The evolution of the Canadian character

The Sesquicentennial of Canadian Confederation is being celebrated by the Globe and Mail with a number of special features. The first one is a long thought-piece by Doug Saunders, who was born on the Centennial year. He's got a lot to say about the many changes that took place before 1967 and emerged into public consciousness in the year of his birth.
Highly recommended even if you don't find the argument persuasive.
Me, I am very interested in how Canada stopped being British, so this was an excellent read for me.
Eight hours after I was born, the directors of the Canadian National Exhibition filed into a banquet hall for their annual luncheon. The exhibition’s president, W.H. Evans, asked them to remain standing to sing the national anthem – and then chaos ensued, as half the audience broke into God Save the Queen before the pianist had struck the first note of O Canada.
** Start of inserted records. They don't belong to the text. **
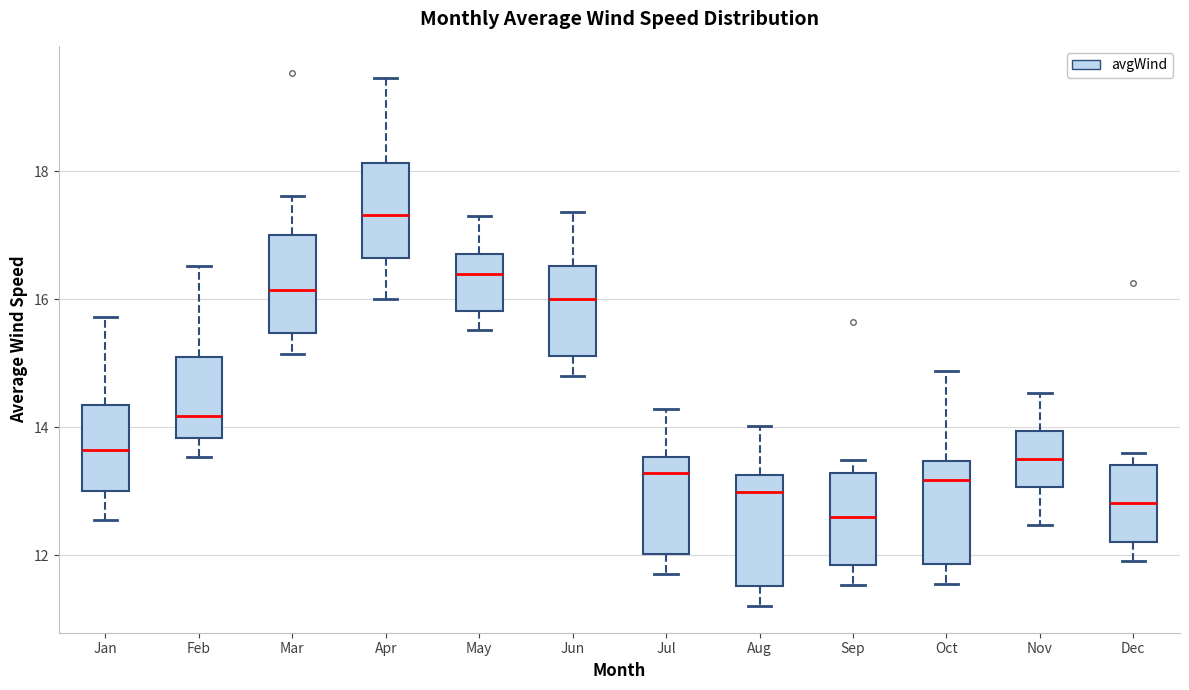

Reading left to right, read every box against the y-axis: the position of its median line, the range the box covers, and the ends of its whiskers. The values are not printed on the chart, so give them approximately, as read against the axis.

Jan: median 13.6, box 13.0 to 14.4, whiskers 12.6 to 15.8
Feb: median 14.2, box 13.8 to 15.2, whiskers 13.6 to 16.6
Mar: median 16.2, box 15.4 to 17.0, whiskers 15.2 to 17.6
Apr: median 17.4, box 16.6 to 18.2, whiskers 16.0 to 19.4
May: median 16.4, box 15.8 to 16.8, whiskers 15.6 to 17.2
Jun: median 16.0, box 15.2 to 16.6, whiskers 14.8 to 17.4
Jul: median 13.2, box 12.0 to 13.6, whiskers 11.8 to 14.2
Aug: median 13.0, box 11.6 to 13.2, whiskers 11.2 to 14.0
Sep: median 12.6, box 11.8 to 13.2, whiskers 11.6 to 13.4
Oct: median 13.2, box 11.8 to 13.4, whiskers 11.6 to 14.8
Nov: median 13.6, box 13.0 to 14.0, whiskers 12.4 to 14.6
Dec: median 12.8, box 12.2 to 13.4, whiskers 12.0 to 13.6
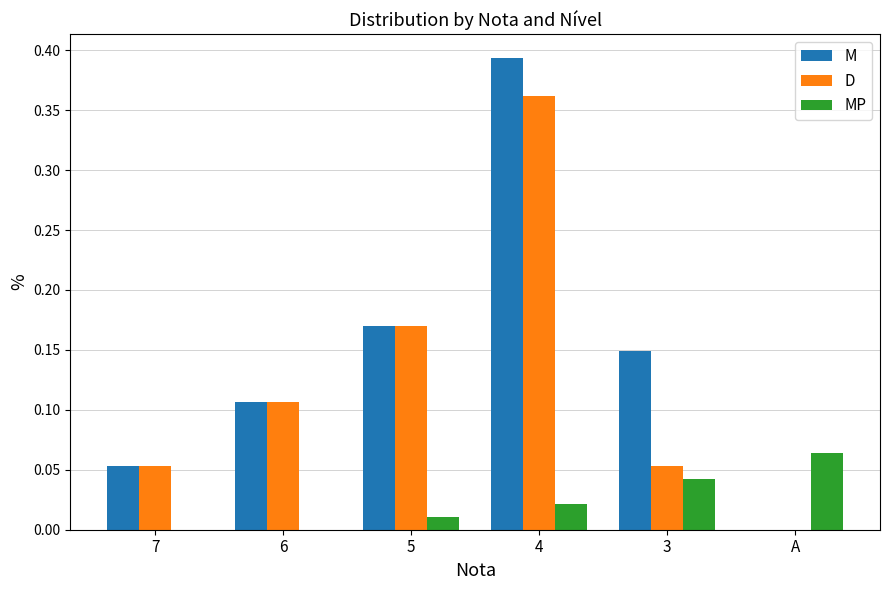

What is the sum of all M values?

0.9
A debate over Canada’s true national anthem, begun in 1964, had been winding its way through a special House of Commons-Senate joint committee all year and filling the media with debate. It wouldn’t fully be resolved until a law was passed in 1980, and many people (especially in Toronto) still considered the British national anthem “official.”
In that light, 1967 can only be seen as the apex of Canada’s postcolonial moment. The wars over symbols were one small manifestation of a larger shift. It’s worth remembering how new this all was. We still remained, in important ways, a colony. In 1967, Canadian citizenship had only existed for 20 years – before January 1, 1947, everyone in Canada was a British subject and had to travel with a United Kingdom passport. But it still didn’t quite exist: That 1947 law creating Canadian citizenship declared in its main clause that “a Canadian citizen is a British subject” (this would remain in place until 1977). That idea was still hotly defended by many in the Ottawa of 1967: The Progressive Conservative leadership still opposed Canadian citizenship, and the flag, and the anthem. There was still a sizable political faction in Canada who supported the idea that all Canadians were simply a slightly different, less important flavour of British people. But the great majority of Canadians had moved on – or moved in – and you could see the centennial struggling to catch up with them.
Back in the 1980s, I told my history class that the disappearance of "the Romans" from Britain was less like an invasion and more like the elimination of "a Canadian citizen is a British subject" from the passport. This passed right over their heads, since they'd never seen such a passport.